INFORMATION:
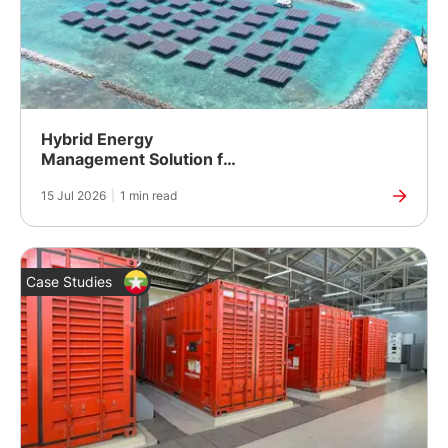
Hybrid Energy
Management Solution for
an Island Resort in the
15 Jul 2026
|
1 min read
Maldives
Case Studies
...
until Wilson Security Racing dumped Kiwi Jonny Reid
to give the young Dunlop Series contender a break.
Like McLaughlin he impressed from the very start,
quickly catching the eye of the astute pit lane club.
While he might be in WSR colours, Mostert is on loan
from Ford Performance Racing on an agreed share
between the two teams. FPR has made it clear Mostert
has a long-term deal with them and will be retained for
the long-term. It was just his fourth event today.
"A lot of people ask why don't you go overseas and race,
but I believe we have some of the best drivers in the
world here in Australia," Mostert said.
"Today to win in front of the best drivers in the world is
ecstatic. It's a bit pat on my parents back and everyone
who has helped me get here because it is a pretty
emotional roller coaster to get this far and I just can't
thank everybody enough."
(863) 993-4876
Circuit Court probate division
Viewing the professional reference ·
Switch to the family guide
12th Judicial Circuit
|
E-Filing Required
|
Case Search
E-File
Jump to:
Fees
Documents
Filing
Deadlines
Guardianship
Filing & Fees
...
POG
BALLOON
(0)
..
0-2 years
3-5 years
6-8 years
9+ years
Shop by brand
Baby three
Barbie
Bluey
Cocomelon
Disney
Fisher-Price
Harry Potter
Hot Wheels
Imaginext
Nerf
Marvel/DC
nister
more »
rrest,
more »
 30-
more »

EXERCISE PROMPT: Pull each line holding "Filing" out of the listing.

ANSWER SECTION:
E-Filing Required
Filing
Filing & Fees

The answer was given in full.